▶ DIRECTIONS FOR THIS TASK
Look through the entries below and count the lines with the word "tell" in them; give only the number.

▶ DATASET EXTRACT

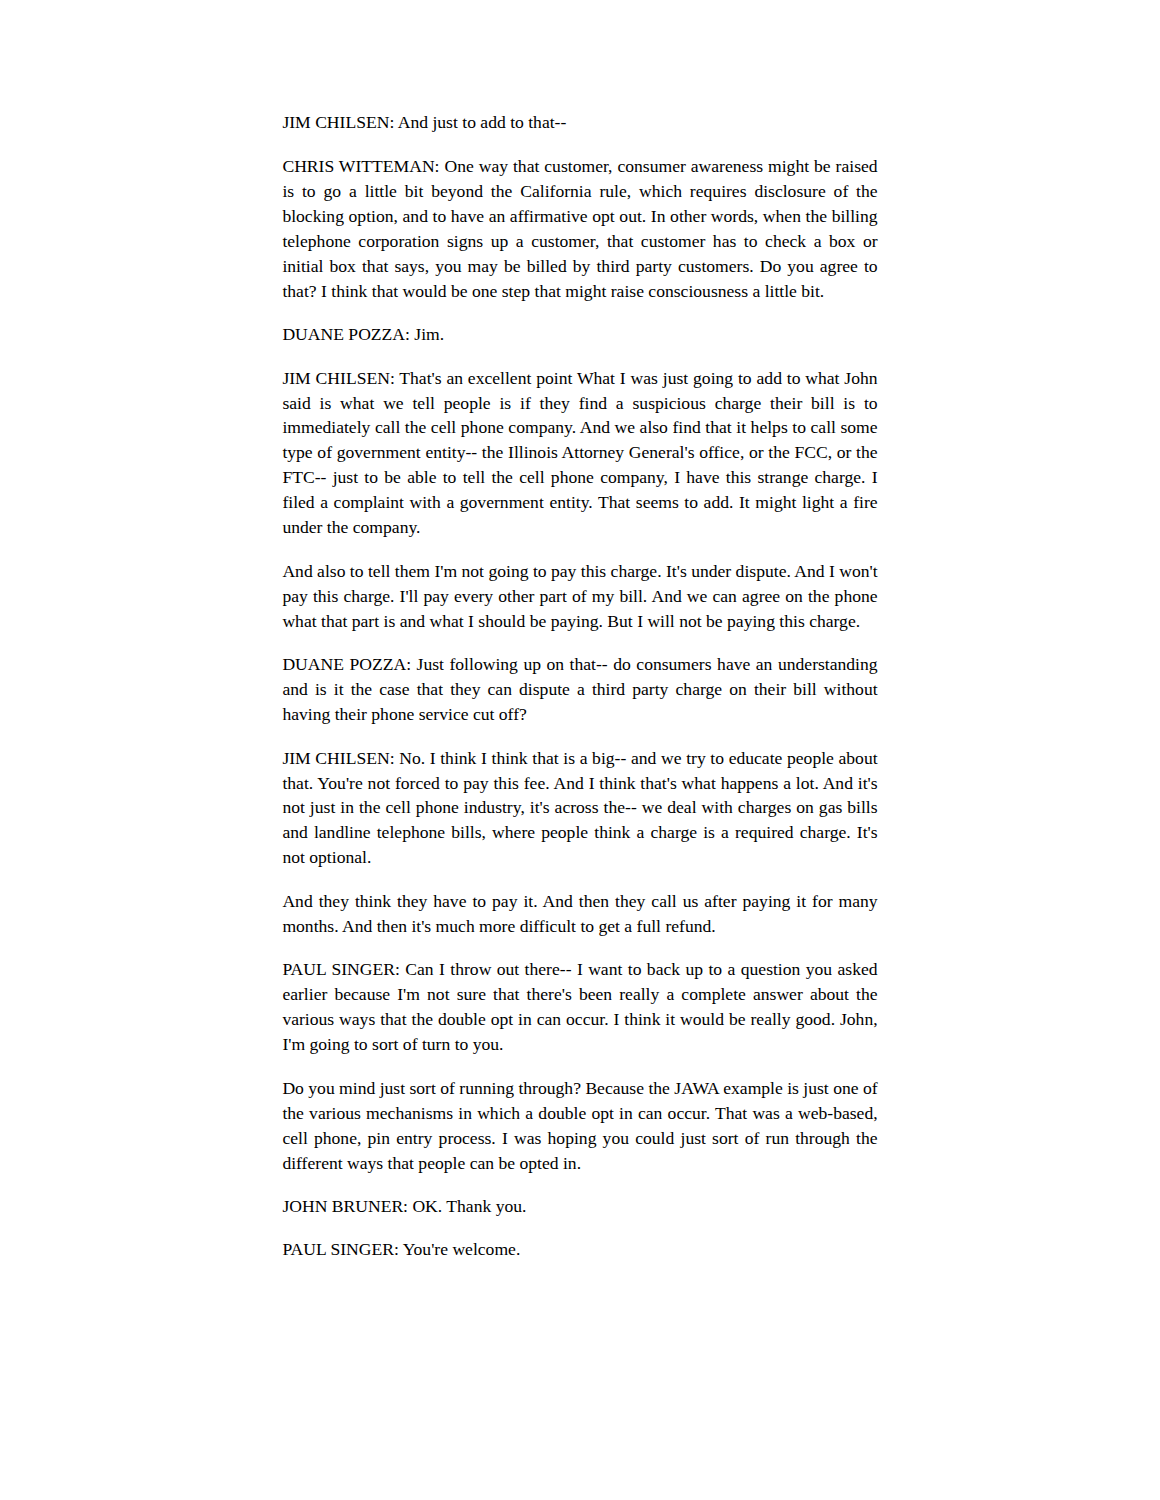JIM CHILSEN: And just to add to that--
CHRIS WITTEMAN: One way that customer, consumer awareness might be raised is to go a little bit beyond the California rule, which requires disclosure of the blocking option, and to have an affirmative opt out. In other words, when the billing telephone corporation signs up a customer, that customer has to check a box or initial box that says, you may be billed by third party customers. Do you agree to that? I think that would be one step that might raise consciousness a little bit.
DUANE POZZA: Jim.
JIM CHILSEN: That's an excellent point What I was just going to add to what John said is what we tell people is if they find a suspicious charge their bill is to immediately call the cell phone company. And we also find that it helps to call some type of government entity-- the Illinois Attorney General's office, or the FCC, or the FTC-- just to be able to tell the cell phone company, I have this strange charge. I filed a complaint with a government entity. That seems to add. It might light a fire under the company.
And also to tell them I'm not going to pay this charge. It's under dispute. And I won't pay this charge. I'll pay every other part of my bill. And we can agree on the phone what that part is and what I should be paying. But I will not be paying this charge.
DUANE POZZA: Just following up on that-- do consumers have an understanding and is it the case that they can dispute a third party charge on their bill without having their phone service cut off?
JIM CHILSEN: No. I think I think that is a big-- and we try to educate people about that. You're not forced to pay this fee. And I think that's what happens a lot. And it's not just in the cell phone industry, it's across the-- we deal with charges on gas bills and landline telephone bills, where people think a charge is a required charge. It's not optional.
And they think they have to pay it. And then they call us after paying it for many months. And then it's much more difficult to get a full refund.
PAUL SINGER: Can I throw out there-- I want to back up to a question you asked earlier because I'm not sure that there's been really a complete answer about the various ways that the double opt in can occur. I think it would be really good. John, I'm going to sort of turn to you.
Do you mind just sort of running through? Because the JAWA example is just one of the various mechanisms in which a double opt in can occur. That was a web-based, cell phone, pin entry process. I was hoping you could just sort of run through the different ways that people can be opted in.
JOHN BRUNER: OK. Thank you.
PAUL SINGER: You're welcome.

▶ COMPLETED EXERCISE
2